I almost overstepped the mark at one point, tentatively inquiring if we might venture up to his attic office, overlooking Dublin Bay, where he had written acclaimed collections like District and Circle and Field Work. "No," he replied simply, seguing into another topic of conversation before my embarrassment became palpable.

Then it was time to go - but not before Mairead had taken the photo of her life.

"I hadn't been brave enough to ask during the interview or our subsequent conversation," she adds. "But as we were leaving he asked, 'So would you like to take a picture?' I was delighted.

"He sat a beautiful wing-back chair near a large sash window in the living room, removed his glasses and put them in his jacket pocket.

"The sun that day was strong and bright, falling on one side and bringing out all the small details of folds on his jacket sleeve, giving that luminosity to his white hair that was almost a trademark feature.

"I didn't say anything, or try to direct him in any way. He merely sat down, relaxed and let me snap away.

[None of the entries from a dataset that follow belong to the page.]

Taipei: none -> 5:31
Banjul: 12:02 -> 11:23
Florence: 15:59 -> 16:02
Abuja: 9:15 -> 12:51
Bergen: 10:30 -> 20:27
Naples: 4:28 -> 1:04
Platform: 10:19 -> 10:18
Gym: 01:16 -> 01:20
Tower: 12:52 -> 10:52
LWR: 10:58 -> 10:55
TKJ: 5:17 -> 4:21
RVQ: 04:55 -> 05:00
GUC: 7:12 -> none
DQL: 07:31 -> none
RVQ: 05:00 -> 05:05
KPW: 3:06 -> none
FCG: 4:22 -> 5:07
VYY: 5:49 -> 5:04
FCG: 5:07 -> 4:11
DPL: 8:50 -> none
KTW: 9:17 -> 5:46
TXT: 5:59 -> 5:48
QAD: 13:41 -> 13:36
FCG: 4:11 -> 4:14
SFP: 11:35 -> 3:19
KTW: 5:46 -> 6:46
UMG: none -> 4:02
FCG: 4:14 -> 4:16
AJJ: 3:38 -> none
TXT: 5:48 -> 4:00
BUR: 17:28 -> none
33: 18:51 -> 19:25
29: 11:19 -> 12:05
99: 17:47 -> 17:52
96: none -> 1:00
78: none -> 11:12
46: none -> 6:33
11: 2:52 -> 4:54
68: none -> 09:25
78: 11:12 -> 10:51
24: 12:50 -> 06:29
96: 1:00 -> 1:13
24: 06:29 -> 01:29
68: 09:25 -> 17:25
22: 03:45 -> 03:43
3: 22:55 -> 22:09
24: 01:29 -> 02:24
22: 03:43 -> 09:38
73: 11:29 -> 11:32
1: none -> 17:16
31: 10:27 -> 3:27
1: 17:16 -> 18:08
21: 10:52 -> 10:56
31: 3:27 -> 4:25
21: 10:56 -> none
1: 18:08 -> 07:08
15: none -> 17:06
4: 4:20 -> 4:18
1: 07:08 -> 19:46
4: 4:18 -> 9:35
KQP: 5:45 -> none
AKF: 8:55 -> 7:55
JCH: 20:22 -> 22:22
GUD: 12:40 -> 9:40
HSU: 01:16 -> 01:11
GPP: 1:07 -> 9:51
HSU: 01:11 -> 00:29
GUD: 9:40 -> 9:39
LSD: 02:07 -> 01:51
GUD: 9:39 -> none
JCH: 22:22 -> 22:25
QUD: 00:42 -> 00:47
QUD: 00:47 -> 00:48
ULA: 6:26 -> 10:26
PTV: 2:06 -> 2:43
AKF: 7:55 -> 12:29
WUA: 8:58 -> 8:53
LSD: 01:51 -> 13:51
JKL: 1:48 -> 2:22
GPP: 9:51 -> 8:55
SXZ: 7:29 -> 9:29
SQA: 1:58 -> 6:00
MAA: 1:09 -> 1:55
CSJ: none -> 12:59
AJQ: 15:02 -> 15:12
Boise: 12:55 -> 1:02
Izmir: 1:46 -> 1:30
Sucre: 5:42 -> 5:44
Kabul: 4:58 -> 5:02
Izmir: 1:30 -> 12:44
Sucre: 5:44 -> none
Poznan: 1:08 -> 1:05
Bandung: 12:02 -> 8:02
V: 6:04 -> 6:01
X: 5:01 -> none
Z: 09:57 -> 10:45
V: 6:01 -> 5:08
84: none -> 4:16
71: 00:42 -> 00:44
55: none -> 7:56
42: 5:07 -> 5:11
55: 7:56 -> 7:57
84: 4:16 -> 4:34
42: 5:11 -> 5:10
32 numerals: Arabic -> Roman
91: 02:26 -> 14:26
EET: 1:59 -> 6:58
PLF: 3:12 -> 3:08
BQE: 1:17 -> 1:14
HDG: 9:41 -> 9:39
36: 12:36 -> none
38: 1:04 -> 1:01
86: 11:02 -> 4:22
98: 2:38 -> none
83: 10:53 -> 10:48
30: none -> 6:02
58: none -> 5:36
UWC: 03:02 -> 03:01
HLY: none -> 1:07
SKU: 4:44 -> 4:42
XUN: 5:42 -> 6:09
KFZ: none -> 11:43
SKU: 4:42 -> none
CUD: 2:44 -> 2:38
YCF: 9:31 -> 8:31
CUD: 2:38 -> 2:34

"I wasn't sure how many photos it was appropriate to take, so I only wound the film on three times. But with each click, I held my breath and willed my hands to stay still, telling myself I'd be incredibly lucky if any of them developed clearly."

Mairead had the photographs developed the very next morning. Both of us were stunned with the results.

Among the collection of images with this photo Heaney staring into the middle distance, thoughtful and stolid. For Mairead, there was a "magical quality" to it.

"I proudly showed it to my colleagues and friends and then, a few months later, decided I might send a copy to Heaney himself and thank him for letting me have the chance to take it," says Mairead.

"I never expected a reply, but not long after I had posted a copy of the photo, I got a small envelope in the post. Inside was a postcard with the poet's address on top and a message from his wife Marie thanking me for the 'excellent photo'.

"Needless to say, the postcard and the photo are framed and hang proudly in our house, just inside the front door, where I see it every time I come and go.

"It's loved by both of us and comes with a wonderful story to tell our son, Patrick Seamus, in years to come."